I still don’t understand why people go to medical school. There is just no way the payoff on the training time + debt is there (not to mention the insane hours). It’s twice as true for those who go into primary care. I’m all for killing the debt part of it and probably also for reducing the training time. The limited number of residency spots, which are funded by Medicare, seems to be a policy outcome of AMA lobbying. Although, it’s not that simple since there’s a real problem of doctors choosing to locate in desirable areas–a complex optimization problem with a lot of constraints for sure. Imagine thinking that a game show host could fix it.
People aren’t going to a website, just LOL. We are the exception. Most of these people (and by these people I mean persuadable voters) are infuriating button clickers who vote entirely on how a candidate makes them feel. They know absolutely nothing about policy.
I agree with all of this. Hopefully my most recent reply to Lawnmower_Man explains a bit better what I was trying to say.
I just read/hear a lot of comments (not on this forum) to the effect of “it works fine for these other countries” - but it feels more to me like it’s not “working fine” there either. I speak about Australian healthcare because its where I am from, and I know there are significant problems with it. To me though it is still much more humane than a system where people don’t even have a choice about whether to seek treatment because they can’t afford to.
Yeah - I know this is all a very complex probably that I have at best a very superficial grasp on - but it seems like for a medical practitioner your path is a long, expensive degree which then leads into a working position where being overworked seems normal. I know to some extent this must screen for people who see it as a “calling” but I personally have these angels on a really high pedestal and am in constant awe that they continue to persevere.
If you could plug that in and see your numbers, I think people would go. Especially if you advertised it well, or maybe that’s all it takes and they don’t go to the site… Just show average folks like “Wow I didn’t realize I’d save $4,000 a year AND get great coverage!” Then show a man in a power suit like “Whoa, my taxes don’t go up??? That’s awesome!”
It’s so gross. My aunt was really sick in the early 80s and ran up 7 figure medical bills. The bill collectors hounded my uncle so much he committed suicide.

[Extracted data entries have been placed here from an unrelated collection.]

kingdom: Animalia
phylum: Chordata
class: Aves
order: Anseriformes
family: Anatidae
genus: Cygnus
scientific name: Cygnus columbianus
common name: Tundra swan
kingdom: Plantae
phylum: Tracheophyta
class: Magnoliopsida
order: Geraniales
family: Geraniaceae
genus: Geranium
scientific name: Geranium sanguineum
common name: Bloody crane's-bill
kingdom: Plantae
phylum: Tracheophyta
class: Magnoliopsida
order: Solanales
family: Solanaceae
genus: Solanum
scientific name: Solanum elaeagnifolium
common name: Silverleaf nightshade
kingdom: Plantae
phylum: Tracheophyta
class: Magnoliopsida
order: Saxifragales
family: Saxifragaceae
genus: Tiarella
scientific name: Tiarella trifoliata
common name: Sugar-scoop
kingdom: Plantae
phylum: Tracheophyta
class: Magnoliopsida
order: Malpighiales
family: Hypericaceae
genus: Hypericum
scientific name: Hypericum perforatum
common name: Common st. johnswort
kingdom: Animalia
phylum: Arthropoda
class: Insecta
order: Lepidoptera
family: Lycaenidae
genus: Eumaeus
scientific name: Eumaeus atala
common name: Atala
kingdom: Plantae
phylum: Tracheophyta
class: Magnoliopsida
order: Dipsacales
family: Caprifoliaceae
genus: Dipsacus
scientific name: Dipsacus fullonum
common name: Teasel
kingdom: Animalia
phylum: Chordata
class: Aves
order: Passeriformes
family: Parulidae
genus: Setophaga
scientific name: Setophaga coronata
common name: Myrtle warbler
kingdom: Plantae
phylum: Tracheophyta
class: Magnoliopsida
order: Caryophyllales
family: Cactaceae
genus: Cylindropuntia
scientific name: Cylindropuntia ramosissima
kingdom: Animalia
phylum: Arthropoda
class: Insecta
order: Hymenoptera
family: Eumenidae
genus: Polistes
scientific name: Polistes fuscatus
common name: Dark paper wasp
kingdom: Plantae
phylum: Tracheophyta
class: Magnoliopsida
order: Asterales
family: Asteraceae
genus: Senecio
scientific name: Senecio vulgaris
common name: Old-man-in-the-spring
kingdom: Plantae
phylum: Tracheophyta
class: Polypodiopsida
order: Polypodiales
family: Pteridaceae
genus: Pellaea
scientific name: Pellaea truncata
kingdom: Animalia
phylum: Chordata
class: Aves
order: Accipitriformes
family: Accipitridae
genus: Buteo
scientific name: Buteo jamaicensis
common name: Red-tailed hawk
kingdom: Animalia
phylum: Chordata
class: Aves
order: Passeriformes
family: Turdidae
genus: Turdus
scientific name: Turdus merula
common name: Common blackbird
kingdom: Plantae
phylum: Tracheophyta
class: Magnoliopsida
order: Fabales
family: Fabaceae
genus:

Part of the problem is dealing with creditors is entirely jurisdictional so there is a massive difference in people’s rights from one place to the next. Some places you end up in defacto debtor prison, in others you tell them to get their shine box.
Old people watch Fox and post conspiracy theories on social media. Nobody who isn’t already a M4A advocate is going there. If anything, people who support it in principle might go, realize they’re going to lose money, and not support it.